To develop successful DR programs, the business need and context for the DR resources must be understood. Developing DR to be a viable alternative to generation resources and competitive with other NWA resources depends on the investment required to enable DR program participation by customers. The economic overlay of ISO and RTO locational marginal pricing (LMP) can help determine the economic viability of DR investment, and the NWA solicitations provide insight into required capabilities and price competitiveness.
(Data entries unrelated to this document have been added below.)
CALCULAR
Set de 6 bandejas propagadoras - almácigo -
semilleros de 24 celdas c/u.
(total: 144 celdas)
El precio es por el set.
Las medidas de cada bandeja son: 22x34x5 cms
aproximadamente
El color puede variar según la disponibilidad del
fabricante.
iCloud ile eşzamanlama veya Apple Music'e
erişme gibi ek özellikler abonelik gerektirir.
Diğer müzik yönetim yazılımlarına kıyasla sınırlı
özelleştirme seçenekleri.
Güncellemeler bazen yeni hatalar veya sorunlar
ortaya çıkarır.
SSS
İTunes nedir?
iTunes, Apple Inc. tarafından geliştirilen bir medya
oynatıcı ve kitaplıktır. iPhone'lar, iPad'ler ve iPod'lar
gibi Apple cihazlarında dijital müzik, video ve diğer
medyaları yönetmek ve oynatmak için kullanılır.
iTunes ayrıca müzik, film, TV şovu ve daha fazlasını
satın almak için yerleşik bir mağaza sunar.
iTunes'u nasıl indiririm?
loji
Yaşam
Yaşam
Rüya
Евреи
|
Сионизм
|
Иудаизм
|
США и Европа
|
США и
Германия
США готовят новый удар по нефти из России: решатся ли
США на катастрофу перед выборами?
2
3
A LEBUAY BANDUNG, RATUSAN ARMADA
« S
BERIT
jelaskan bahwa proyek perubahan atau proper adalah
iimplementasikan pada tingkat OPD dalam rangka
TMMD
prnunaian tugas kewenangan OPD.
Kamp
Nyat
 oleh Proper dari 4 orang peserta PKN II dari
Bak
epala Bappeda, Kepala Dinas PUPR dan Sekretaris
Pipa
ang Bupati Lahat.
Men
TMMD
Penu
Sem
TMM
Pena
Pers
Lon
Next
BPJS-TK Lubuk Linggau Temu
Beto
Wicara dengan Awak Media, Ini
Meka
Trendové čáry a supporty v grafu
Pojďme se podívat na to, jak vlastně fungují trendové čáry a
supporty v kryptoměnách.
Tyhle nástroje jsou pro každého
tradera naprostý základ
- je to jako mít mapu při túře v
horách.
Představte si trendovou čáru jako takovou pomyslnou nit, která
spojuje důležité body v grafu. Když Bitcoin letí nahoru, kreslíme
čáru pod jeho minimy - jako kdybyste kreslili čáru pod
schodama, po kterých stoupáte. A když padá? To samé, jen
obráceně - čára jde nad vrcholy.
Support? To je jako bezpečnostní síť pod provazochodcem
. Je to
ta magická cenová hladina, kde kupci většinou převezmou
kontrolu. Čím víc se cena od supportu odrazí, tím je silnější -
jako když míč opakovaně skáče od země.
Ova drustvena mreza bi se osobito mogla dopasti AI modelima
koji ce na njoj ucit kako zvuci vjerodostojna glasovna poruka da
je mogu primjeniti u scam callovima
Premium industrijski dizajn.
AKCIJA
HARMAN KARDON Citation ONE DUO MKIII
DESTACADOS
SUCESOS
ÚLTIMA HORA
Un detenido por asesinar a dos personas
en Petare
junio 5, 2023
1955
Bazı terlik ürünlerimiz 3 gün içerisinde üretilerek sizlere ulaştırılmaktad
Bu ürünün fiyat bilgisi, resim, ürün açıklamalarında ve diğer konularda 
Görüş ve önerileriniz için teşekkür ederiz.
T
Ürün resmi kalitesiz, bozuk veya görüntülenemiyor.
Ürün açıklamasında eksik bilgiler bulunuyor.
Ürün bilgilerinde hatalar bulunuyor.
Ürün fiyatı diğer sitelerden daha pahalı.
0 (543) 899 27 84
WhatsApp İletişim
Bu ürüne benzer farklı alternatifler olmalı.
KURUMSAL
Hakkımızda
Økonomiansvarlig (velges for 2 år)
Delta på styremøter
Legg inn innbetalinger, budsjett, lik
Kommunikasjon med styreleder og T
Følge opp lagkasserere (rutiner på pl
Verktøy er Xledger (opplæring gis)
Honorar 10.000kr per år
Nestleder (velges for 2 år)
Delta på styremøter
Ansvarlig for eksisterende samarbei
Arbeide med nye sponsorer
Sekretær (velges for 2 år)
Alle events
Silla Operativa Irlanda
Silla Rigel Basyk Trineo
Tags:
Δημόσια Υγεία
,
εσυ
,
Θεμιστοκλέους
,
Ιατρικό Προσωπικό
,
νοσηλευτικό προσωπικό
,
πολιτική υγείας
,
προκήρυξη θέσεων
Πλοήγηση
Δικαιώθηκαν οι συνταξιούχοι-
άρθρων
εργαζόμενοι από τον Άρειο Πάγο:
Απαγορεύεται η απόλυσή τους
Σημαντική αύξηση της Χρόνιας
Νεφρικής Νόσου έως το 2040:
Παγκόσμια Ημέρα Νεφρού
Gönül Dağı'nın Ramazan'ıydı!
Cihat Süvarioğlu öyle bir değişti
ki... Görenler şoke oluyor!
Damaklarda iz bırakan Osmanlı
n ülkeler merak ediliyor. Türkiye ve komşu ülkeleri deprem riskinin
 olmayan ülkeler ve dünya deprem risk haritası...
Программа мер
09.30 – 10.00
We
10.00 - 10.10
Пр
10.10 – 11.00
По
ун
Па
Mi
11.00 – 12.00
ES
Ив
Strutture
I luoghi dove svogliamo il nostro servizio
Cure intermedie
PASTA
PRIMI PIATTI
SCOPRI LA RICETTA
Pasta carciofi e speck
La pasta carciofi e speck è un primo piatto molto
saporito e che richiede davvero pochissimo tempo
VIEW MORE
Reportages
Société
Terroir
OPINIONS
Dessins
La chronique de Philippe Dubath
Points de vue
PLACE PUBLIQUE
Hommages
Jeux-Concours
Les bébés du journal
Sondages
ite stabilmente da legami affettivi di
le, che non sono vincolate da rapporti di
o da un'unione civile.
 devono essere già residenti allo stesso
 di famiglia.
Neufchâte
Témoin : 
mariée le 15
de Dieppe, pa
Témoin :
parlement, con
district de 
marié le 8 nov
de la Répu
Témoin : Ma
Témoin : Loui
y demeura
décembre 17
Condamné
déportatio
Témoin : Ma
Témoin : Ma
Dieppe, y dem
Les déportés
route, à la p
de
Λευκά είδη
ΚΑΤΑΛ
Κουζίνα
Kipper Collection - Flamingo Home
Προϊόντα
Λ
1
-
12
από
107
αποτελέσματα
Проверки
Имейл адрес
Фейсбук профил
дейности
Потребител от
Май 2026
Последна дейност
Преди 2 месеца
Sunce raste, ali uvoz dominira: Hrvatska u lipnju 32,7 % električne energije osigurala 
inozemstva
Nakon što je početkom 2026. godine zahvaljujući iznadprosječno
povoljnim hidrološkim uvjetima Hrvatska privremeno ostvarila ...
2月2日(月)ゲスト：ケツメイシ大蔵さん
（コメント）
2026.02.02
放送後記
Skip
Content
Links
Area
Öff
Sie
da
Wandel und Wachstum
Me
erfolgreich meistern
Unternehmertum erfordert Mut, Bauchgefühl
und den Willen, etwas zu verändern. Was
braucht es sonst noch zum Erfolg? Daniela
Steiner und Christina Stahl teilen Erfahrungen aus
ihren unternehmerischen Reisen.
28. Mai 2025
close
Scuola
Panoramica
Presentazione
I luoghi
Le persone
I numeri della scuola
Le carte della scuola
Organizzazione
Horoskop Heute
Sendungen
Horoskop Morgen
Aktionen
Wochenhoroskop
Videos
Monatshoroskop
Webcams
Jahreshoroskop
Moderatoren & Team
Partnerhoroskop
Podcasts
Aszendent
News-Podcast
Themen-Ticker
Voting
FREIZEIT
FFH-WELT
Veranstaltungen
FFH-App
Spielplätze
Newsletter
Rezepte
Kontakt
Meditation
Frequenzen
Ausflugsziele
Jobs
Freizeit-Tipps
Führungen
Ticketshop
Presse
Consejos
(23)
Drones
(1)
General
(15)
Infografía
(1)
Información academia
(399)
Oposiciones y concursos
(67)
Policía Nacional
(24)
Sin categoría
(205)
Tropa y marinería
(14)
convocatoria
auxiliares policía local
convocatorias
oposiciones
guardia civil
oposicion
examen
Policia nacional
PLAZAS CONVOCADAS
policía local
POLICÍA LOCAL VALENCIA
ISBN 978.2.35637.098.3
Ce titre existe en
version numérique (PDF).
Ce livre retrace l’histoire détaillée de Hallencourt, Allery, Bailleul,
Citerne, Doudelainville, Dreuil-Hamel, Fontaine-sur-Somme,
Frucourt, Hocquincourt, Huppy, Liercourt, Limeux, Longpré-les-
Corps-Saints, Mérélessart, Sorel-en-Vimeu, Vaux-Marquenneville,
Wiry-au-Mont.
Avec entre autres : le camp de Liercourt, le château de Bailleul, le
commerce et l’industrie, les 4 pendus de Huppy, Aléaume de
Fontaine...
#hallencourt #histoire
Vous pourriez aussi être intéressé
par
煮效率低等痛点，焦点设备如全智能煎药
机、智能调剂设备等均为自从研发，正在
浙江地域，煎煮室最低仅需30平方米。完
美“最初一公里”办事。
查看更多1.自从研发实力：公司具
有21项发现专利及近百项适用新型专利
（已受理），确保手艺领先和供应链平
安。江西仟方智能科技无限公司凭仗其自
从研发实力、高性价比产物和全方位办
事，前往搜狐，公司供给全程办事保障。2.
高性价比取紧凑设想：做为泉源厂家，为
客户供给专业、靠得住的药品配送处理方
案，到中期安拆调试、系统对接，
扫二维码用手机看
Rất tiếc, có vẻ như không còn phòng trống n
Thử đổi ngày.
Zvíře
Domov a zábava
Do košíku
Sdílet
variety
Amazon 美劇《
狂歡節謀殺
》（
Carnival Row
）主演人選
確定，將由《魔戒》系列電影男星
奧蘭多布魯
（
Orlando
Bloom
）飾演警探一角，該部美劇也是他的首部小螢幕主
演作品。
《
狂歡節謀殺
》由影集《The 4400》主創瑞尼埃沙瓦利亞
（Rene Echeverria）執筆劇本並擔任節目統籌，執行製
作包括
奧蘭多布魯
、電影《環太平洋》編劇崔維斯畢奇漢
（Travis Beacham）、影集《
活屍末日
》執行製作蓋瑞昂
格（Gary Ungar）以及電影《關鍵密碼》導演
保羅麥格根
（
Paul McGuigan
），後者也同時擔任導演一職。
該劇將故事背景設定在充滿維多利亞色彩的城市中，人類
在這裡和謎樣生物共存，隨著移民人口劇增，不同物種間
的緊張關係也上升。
DR program implementation and administration costs, as well as customer compensation for providing DR, can determine the bid price for DR resources in the ISO and RTO markets and proposals for DR as an NWA. However, the total of these DR costs may or may not result in a competitive resource compared to central generation, energy storage and other NWA.

Jeremy Laundergan is EnerNex’s vice president of Consulting Services and assists EnerNex’s clients with strategy development, project planning, regulatory engagement, economic analysis, lifecycle management and technology assessment including considerations for renewable generation and distributed energy resource integration. Laundergan is an award-winning project management professional (PMP) with more than 25 years of experience and a master’s degree in engineering management. He is a member of the Peak Load Management Alliance (PMLA).